Spitzweg’s poor poet is lying on several mattresses in the corner of a sparsely furnished attic room. The room’s interior suggests poverty, and an open umbrella is meant to shield the poet from the water entering through a leaking roof. He is protecting himself against the cold by wrapping himself up in sheets and burning his own writings. Rather than an august artistic genius, Spitzweg opted to present the figure of a bohemian: antibourgeois, destitute, but inspired.
The work is characterized by two contrasting aspects: on the one hand it shows an artist, whose occupation the public generally associated with idleness, living a carefree life independent of social norms and conventions, an almost defiant attic room existence, while on the other hand it reveals something oppressive, conveying a sense of poverty and existential fears.

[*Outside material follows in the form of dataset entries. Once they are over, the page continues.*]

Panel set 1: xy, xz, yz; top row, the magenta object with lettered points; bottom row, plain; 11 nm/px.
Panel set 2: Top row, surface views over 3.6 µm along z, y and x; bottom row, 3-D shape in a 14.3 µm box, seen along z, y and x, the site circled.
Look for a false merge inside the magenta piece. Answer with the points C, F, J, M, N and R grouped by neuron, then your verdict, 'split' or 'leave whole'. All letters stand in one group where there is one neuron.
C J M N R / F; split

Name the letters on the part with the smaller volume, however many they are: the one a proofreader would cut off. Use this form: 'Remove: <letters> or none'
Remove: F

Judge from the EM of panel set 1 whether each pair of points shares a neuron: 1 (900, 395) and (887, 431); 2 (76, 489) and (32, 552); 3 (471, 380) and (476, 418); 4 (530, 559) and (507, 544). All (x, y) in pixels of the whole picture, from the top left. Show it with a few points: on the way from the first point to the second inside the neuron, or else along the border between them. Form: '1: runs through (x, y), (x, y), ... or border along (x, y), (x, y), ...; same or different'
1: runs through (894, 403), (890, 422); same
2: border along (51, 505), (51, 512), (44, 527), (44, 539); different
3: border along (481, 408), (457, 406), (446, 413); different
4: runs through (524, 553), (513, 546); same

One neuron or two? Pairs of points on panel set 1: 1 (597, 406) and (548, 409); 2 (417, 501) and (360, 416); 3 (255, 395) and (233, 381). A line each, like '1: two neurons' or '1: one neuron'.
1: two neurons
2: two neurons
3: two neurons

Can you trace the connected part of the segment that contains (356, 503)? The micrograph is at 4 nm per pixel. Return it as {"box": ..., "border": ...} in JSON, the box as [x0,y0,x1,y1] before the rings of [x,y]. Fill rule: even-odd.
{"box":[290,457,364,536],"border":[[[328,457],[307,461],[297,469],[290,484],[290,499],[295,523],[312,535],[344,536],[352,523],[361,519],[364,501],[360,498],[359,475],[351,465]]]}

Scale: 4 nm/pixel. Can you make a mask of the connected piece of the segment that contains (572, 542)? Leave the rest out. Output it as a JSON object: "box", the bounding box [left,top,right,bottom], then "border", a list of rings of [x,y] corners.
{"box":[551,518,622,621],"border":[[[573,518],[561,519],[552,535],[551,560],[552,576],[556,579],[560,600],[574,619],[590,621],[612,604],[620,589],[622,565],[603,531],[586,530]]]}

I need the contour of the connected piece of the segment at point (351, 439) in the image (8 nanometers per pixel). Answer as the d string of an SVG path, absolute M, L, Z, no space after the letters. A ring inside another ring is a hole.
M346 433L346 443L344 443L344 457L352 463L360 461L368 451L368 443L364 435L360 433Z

Amusing though the motif might at first glance appear, it is also a socio-critical comment on the precarious situation of artists. As is so often the case with his works, it is precisely this ambivalence that constitutes the appeal of Spitzweg’s depiction. This ambiguity is also expressed in the iconography of the pointed cap worn by the “poor poet”, for during the French Revolution the so-called Jacobin or liberty cap was used as a symbol of republican resistance. Seeing as it was only a mundane sleeping cap widely worn by the people, it could not be banned as a sign of subversive views.